▶ [What you need to do]:
Swap "Autres Ligues" for "Other Leagues" wherever it occurs in all of the data below, and reproduce the lines with nothing else altered.

▶ [Source material]:
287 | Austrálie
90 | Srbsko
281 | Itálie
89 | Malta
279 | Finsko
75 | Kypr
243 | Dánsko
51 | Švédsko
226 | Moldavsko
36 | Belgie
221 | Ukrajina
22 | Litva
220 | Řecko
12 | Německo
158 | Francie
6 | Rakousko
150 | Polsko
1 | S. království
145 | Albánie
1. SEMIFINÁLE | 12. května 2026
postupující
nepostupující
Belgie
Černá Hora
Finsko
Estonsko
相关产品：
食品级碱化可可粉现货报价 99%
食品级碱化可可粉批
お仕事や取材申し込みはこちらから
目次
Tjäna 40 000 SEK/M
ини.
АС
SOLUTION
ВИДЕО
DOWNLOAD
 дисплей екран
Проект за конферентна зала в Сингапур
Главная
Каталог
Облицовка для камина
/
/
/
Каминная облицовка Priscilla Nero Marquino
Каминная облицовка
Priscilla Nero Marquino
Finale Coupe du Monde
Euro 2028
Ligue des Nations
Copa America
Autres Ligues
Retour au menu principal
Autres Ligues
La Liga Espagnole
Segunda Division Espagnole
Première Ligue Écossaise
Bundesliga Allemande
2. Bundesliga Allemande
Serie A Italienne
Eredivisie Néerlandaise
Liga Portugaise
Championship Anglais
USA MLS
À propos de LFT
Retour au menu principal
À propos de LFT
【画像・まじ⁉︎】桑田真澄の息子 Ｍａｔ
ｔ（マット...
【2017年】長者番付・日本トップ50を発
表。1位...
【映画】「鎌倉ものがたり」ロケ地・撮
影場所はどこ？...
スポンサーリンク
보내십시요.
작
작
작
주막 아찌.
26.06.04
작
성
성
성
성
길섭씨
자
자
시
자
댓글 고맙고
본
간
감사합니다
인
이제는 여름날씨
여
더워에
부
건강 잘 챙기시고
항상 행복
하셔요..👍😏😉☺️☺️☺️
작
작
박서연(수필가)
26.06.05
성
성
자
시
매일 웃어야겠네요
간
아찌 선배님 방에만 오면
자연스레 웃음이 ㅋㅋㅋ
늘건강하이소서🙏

▶ [Response below]:
287 | Austrálie
90 | Srbsko
281 | Itálie
89 | Malta
279 | Finsko
75 | Kypr
243 | Dánsko
51 | Švédsko
226 | Moldavsko
36 | Belgie
221 | Ukrajina
22 | Litva
220 | Řecko
12 | Německo
158 | Francie
6 | Rakousko
150 | Polsko
1 | S. království
145 | Albánie
1. SEMIFINÁLE | 12. května 2026
postupující
nepostupující
Belgie
Černá Hora
Finsko
Estonsko
相关产品：
食品级碱化可可粉现货报价 99%
食品级碱化可可粉批
お仕事や取材申し込みはこちらから
目次
Tjäna 40 000 SEK/M
ини.
АС
SOLUTION
ВИДЕО
DOWNLOAD
 дисплей екран
Проект за конферентна зала в Сингапур
Главная
Каталог
Облицовка для камина
/
/
/
Каминная облицовка Priscilla Nero Marquino
Каминная облицовка
Priscilla Nero Marquino
Finale Coupe du Monde
Euro 2028
Ligue des Nations
Copa America
Other Leagues
Retour au menu principal
Other Leagues
La Liga Espagnole
Segunda Division Espagnole
Première Ligue Écossaise
Bundesliga Allemande
2. Bundesliga Allemande
Serie A Italienne
Eredivisie Néerlandaise
Liga Portugaise
Championship Anglais
USA MLS
À propos de LFT
Retour au menu principal
À propos de LFT
【画像・まじ⁉︎】桑田真澄の息子 Ｍａｔ
ｔ（マット...
【2017年】長者番付・日本トップ50を発
表。1位...
【映画】「鎌倉ものがたり」ロケ地・撮
影場所はどこ？...
スポンサーリンク
보내십시요.
작
작
작
주막 아찌.
26.06.04
작
성
성
성
성
길섭씨
자
자
시
자
댓글 고맙고
본
간
감사합니다
인
이제는 여름날씨
여
더워에
부
건강 잘 챙기시고
항상 행복
하셔요..👍😏😉☺️☺️☺️
작
작
박서연(수필가)
26.06.05
성
성
자
시
매일 웃어야겠네요
간
아찌 선배님 방에만 오면
자연스레 웃음이 ㅋㅋㅋ
늘건강하이소서🙏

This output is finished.